ECLI:NL:PHR:2010:BN4241
Parket bij de Hoge Raad
- Mr. Vellinga
- Rechtspraak.nl
Verbeurdverklaring van een auto en de toerekening aan de verdachte
In deze zaak heeft de Hoge Raad zich gebogen over de verbeurdverklaring van een auto die in beslag was genomen. De verdachte was eerder door het Gerechtshof te 's-Gravenhage veroordeeld op 31 oktober 2008. De advocaat van de verdachte, mr. J.S. Nan, heeft cassatie ingesteld en één middel van cassatie voorgesteld. Dit middel betrof de vraag of de auto, die op grond van artikel 33a lid 1, aanhef en onder c, van het Wetboek van Strafrecht (Sr) verbeurd was verklaard, daadwerkelijk aan de verdachte toebehoorde. De verdachte heeft tijdens de zitting in hoger beroep verklaard dat de auto niet van hem was, maar van zijn vrouw. Dit gegeven was cruciaal voor de beoordeling van de verbeurdverklaring.
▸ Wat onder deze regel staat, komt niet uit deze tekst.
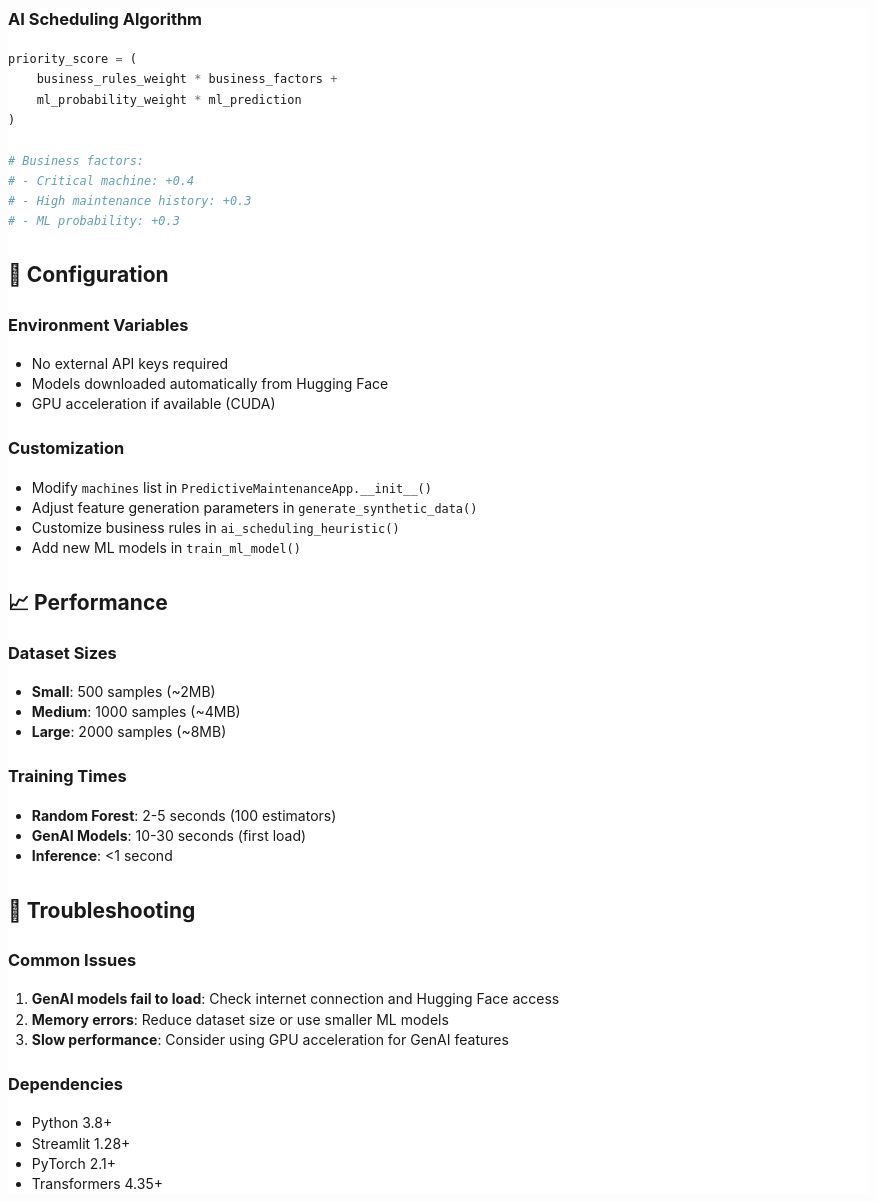 ### AI Scheduling Algorithm
```python
priority_score = (
    business_rules_weight * business_factors +
    ml_probability_weight * ml_prediction
)

# Business factors:
# - Critical machine: +0.4
# - High maintenance history: +0.3
# - ML probability: +0.3
```

## 🔧 Configuration

### Environment Variables
- No external API keys required
- Models downloaded automatically from Hugging Face
- GPU acceleration if available (CUDA)

### Customization
- Modify `machines` list in `PredictiveMaintenanceApp.__init__()`
- Adjust feature generation parameters in `generate_synthetic_data()`
- Customize business rules in `ai_scheduling_heuristic()`
- Add new ML models in `train_ml_model()`

## 📈 Performance

### Dataset Sizes
- **Small**: 500 samples (~2MB)
- **Medium**: 1000 samples (~4MB)
- **Large**: 2000 samples (~8MB)

### Training Times
- **Random Forest**: 2-5 seconds (100 estimators)
- **GenAI Models**: 10-30 seconds (first load)
- **Inference**: <1 second

## 🚨 Troubleshooting

### Common Issues
1. **GenAI models fail to load**: Check internet connection and Hugging Face access
2. **Memory errors**: Reduce dataset size or use smaller ML models
3. **Slow performance**: Consider using GPU acceleration for GenAI features

### Dependencies
- Python 3.8+
- Streamlit 1.28+
- PyTorch 2.1+
- Transformers 4.35+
Het Hof heeft in zijn uitspraak nagelaten om vast te stellen of de auto inderdaad aan de verdachte toebehoorde of aan een ander. Dit was van belang, omdat indien de auto aan een ander toebehoorde, de voorwaarden van artikel 33a lid 2 Sr een nadere motivering van de oplegging van de straf vereisen. De Hoge Raad oordeelt dat het Hof de verbeurdverklaring onvoldoende heeft gemotiveerd, gezien de verklaring van de verdachte. Het middel van cassatie slaagt dan ook, en de Hoge Raad heeft ambtshalve geen gronden gevonden om het bestreden arrest te vernietigen.
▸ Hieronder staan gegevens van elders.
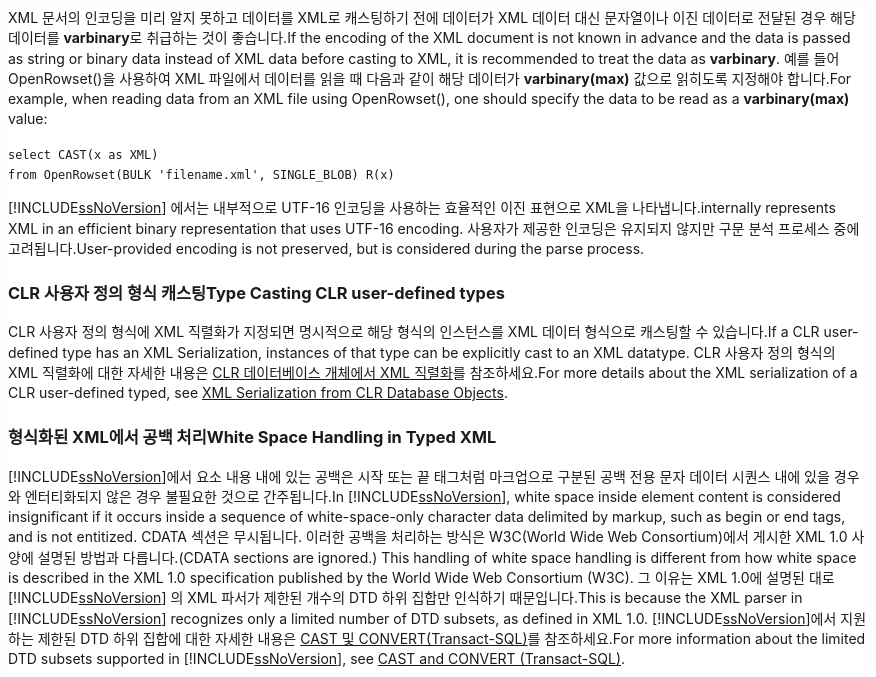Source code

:  <span data-ttu-id="859b9-125">XML 문서의 인코딩을 미리 알지 못하고 데이터를 XML로 캐스팅하기 전에 데이터가 XML 데이터 대신 문자열이나 이진 데이터로 전달된 경우 해당 데이터를 **varbinary**로 취급하는 것이 좋습니다.</span><span class="sxs-lookup"><span data-stu-id="859b9-125">If the encoding of the XML document is not known in advance and the data is passed as string or binary data instead of XML data before casting to XML, it is recommended to treat the data as **varbinary**.</span></span> <span data-ttu-id="859b9-126">예를 들어 OpenRowset()을 사용하여 XML 파일에서 데이터를 읽을 때 다음과 같이 해당 데이터가 **varbinary(max)** 값으로 읽히도록 지정해야 합니다.</span><span class="sxs-lookup"><span data-stu-id="859b9-126">For example, when reading data from an XML file using OpenRowset(), one should specify the data to be read as a **varbinary(max)** value:</span></span>  
  
```  
select CAST(x as XML)   
from OpenRowset(BULK 'filename.xml', SINGLE_BLOB) R(x)  
```  
  
 [!INCLUDE[ssNoVersion](../../includes/ssnoversion-md.md)] <span data-ttu-id="859b9-127">에서는 내부적으로 UTF-16 인코딩을 사용하는 효율적인 이진 표현으로 XML을 나타냅니다.</span><span class="sxs-lookup"><span data-stu-id="859b9-127">internally represents XML in an efficient binary representation that uses UTF-16 encoding.</span></span> <span data-ttu-id="859b9-128">사용자가 제공한 인코딩은 유지되지 않지만 구문 분석 프로세스 중에 고려됩니다.</span><span class="sxs-lookup"><span data-stu-id="859b9-128">User-provided encoding is not preserved, but is considered during the parse process.</span></span>  
  
### <a name="type-casting-clr-user-defined-types"></a><span data-ttu-id="859b9-129">CLR 사용자 정의 형식 캐스팅</span><span class="sxs-lookup"><span data-stu-id="859b9-129">Type Casting CLR user-defined types</span></span>  
 <span data-ttu-id="859b9-130">CLR 사용자 정의 형식에 XML 직렬화가 지정되면 명시적으로 해당 형식의 인스턴스를 XML 데이터 형식으로 캐스팅할 수 있습니다.</span><span class="sxs-lookup"><span data-stu-id="859b9-130">If a CLR user-defined type has an XML Serialization, instances of that type can be explicitly cast to an XML datatype.</span></span> <span data-ttu-id="859b9-131">CLR 사용자 정의 형식의 XML 직렬화에 대한 자세한 내용은 [CLR 데이터베이스 개체에서 XML 직렬화](../../database-engine/dev-guide/xml-serialization-from-clr-database-objects.md)를 참조하세요.</span><span class="sxs-lookup"><span data-stu-id="859b9-131">For more details about the XML serialization of a CLR user-defined typed, see [XML Serialization from CLR Database Objects](../../database-engine/dev-guide/xml-serialization-from-clr-database-objects.md).</span></span>  
  
### <a name="white-space-handling-in-typed-xml"></a><span data-ttu-id="859b9-132">형식화된 XML에서 공백 처리</span><span class="sxs-lookup"><span data-stu-id="859b9-132">White Space Handling in Typed XML</span></span>  
 <span data-ttu-id="859b9-133">[!INCLUDE[ssNoVersion](../../includes/ssnoversion-md.md)]에서 요소 내용 내에 있는 공백은 시작 또는 끝 태그처럼 마크업으로 구분된 공백 전용 문자 데이터 시퀀스 내에 있을 경우와 엔터티화되지 않은 경우 불필요한 것으로 간주됩니다.</span><span class="sxs-lookup"><span data-stu-id="859b9-133">In [!INCLUDE[ssNoVersion](../../includes/ssnoversion-md.md)], white space inside element content is considered insignificant if it occurs inside a sequence of white-space-only character data delimited by markup, such as begin or end tags, and is not entitized.</span></span> <span data-ttu-id="859b9-134">CDATA 섹션은 무시됩니다. 이러한 공백을 처리하는 방식은 W3C(World Wide Web Consortium)에서 게시한 XML 1.0 사양에 설명된 방법과 다릅니다.</span><span class="sxs-lookup"><span data-stu-id="859b9-134">(CDATA sections are ignored.) This handling of white space handling is different from how white space is described in the XML 1.0 specification published by the World Wide Web Consortium (W3C).</span></span> <span data-ttu-id="859b9-135">그 이유는 XML 1.0에 설명된 대로 [!INCLUDE[ssNoVersion](../../includes/ssnoversion-md.md)] 의 XML 파서가 제한된 개수의 DTD 하위 집합만 인식하기 때문입니다.</span><span class="sxs-lookup"><span data-stu-id="859b9-135">This is because the XML parser in [!INCLUDE[ssNoVersion](../../includes/ssnoversion-md.md)] recognizes only a limited number of DTD subsets, as defined in XML 1.0.</span></span> <span data-ttu-id="859b9-136">[!INCLUDE[ssNoVersion](../../includes/ssnoversion-md.md)]에서 지원하는 제한된 DTD 하위 집합에 대한 자세한 내용은 [CAST 및 CONVERT&#40;Transact-SQL&#41;](/sql/t-sql/functions/cast-and-convert-transact-sql)를 참조하세요.</span><span class="sxs-lookup"><span data-stu-id="859b9-136">For more information about the limited DTD subsets supported in [!INCLUDE[ssNoVersion](../../includes/ssnoversion-md.md)], see [CAST and CONVERT &#40;Transact-SQL&#41;](/sql/t-sql/functions/cast-and-convert-transact-sql).</span></span>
De conclusie van de Advocaat-Generaal strekt tot vernietiging van het bestreden arrest voor wat betreft de straf van verbeurdverklaring. De zaak wordt terugverwezen naar het Hof, of eventueel naar een aangrenzend Hof, om het bestaande hoger beroep opnieuw te berechten en af te doen. Het beroep wordt voor het overige verworpen.